Assignment:
The line containing "and Latest Trends</strong></p>" marks the end; copy exactly all lines from the start of the material up to and including it.

Dataset records:
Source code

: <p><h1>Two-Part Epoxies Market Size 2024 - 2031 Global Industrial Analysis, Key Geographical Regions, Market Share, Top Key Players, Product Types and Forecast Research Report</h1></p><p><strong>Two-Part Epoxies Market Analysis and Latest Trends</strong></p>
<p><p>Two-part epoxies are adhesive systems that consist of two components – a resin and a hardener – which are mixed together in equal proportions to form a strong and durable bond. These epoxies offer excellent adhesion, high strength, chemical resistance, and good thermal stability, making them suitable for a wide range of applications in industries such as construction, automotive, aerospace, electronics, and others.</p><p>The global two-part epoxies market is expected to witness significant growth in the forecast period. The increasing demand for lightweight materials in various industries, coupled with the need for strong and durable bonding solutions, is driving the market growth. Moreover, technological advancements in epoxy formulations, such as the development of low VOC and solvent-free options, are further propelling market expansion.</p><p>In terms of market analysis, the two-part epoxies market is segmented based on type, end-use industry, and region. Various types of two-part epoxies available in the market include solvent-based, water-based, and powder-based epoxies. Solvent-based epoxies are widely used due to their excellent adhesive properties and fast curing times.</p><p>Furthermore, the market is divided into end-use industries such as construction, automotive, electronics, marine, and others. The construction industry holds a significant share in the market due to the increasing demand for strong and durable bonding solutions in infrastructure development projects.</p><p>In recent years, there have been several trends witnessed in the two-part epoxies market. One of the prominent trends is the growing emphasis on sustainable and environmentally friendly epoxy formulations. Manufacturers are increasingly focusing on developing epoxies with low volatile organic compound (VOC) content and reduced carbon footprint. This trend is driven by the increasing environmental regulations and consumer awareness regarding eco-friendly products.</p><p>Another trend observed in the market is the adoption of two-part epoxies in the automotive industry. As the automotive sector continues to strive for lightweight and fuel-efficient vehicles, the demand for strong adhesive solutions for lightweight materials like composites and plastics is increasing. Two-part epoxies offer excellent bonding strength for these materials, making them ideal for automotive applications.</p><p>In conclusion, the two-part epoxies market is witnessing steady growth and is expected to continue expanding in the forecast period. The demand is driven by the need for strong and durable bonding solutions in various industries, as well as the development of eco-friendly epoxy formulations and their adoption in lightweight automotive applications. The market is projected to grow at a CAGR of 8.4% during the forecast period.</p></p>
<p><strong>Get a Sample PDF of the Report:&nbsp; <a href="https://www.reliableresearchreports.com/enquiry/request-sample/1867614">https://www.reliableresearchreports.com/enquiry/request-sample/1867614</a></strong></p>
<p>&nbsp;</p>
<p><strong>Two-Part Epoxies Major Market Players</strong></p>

Output for this task:
Source code

: <p><h1>Two-Part Epoxies Market Size 2024 - 2031 Global Industrial Analysis, Key Geographical Regions, Market Share, Top Key Players, Product Types and Forecast Research Report</h1></p><p><strong>Two-Part Epoxies Market Analysis and Latest Trends</strong></p>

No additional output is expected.